Lawmakers and advocates argue that as long as the name is accurate and descriptive, there is nothing wrong with developing a name for it that will compellingly convey the intended message of the bill. Cullerton said that as long as the title isn’t deceptive, it isn’t unethical to put a special title on it, and Paula Wolff, a policy advocate with Chicago Metropolis 2020, says the content speaks for itself.

“One assumes that anybody voting for the bill will either have read the bill or have a staff member read the bill,” Wolff said. “If you’re an advocate, it doesn’t make sense to name a bill in a misleading way because it diminishes the power of your arguments.

It’s not Wolff’s role to come up with the names, she said, but to tell people how important it is that a bill she’s advocating for to have a good name to focus the message. Her organization was a key supporter of the Illinois Crime Reduction Act of 2009, which some interpreted to actually be soft on crime.

“Some of the ideas in it could be considered oriented toward rehabilitation of incarcerated people,” she said. “By naming it the Crime Reduction Act, it had the word ‘crime’ in the title and was focused on public safety.”

But not everyone sees the issue as so benign.

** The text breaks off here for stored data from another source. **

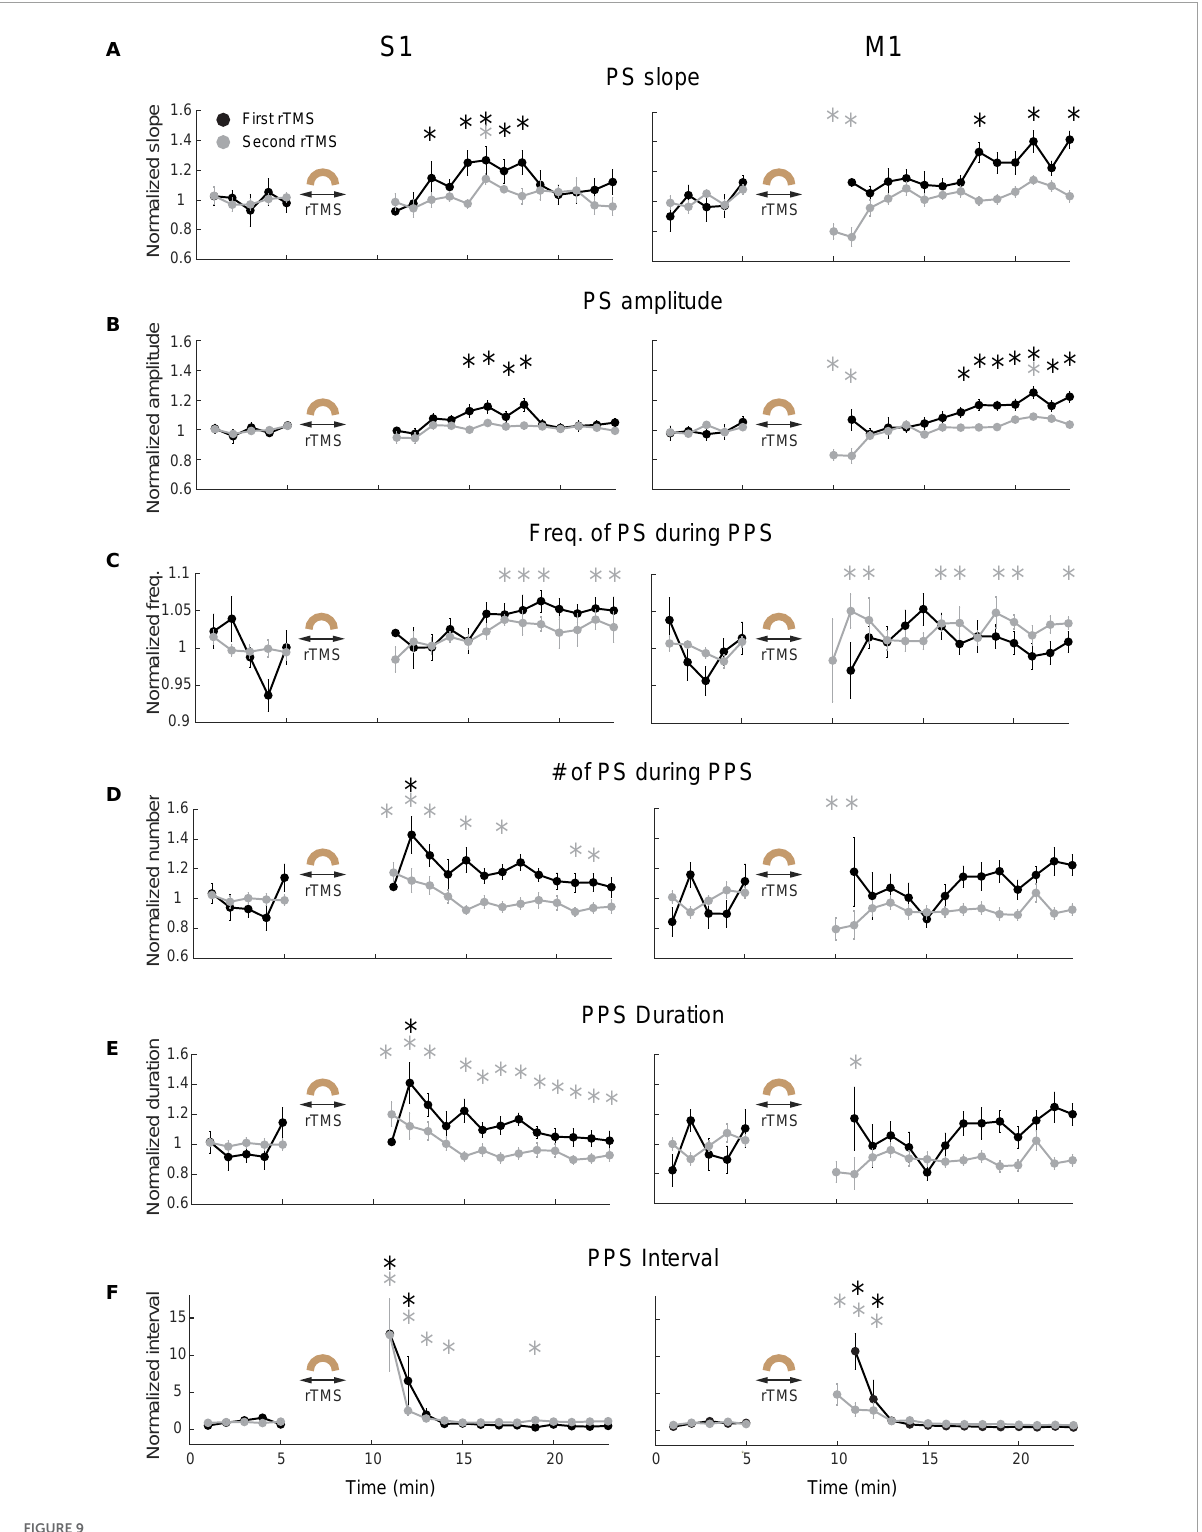
FIGURE9 Changes of PPS features after the first (black) and second (gray) courses of rTMS in S1 (left) and M1 (right). (A) Slope of population spikes (PS) during PPS. (B) Amplitude of PS during PPS. (C) Frequency of PS during PPS. (D) Number of PS during PPS. (E) PPS duration. (F) PPS-PPS intervals. All values were normalized and compared with the baseline recordings (* p < 0.05, two-tailed t -test). Error bars: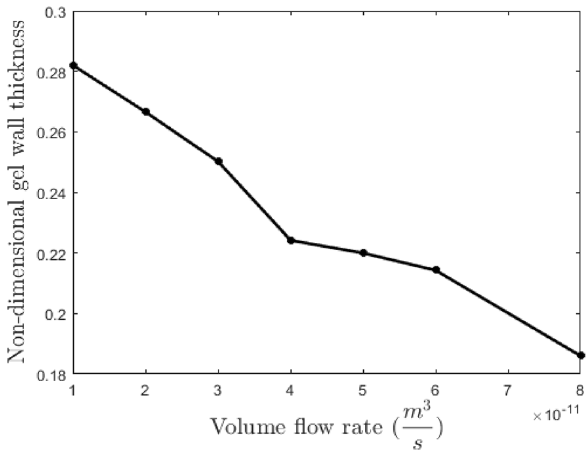
Fig. 7 Changes in gel wall thickness as a function of both volume flow rates of Pluronic and saline solution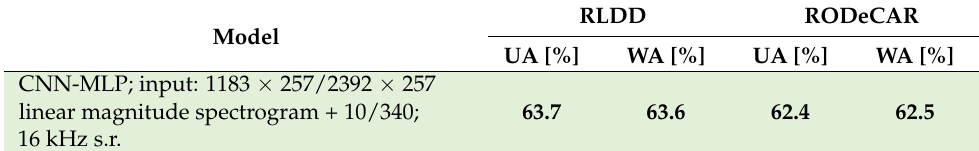
Table 11. Final CNN-MLP-based DSD cross-validation performance–RLDD and RODeCAR. RLDD RODeCAR Model UA [%] WA [%] UA [%] WA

Joel Jacobsen, an assistant attorney general in New Mexico, said the purpose of strategic names is to put opponents on the defensive regardless of the merits.

“It should be considered unethical,” he said, adding that the names imply that the issue is simpler than it is or overstates the unity on the matter. “That obscures the complexity and makes it easier for legislators to slip in special legislation.”

But lobbyists maintain it doesn’t amount to obscuring the issue as long as the names reflect the bill.

“I think you are always faced with a common sense test,” Ferraro said. “Is it a reasonable or fair representation of what the law will do?”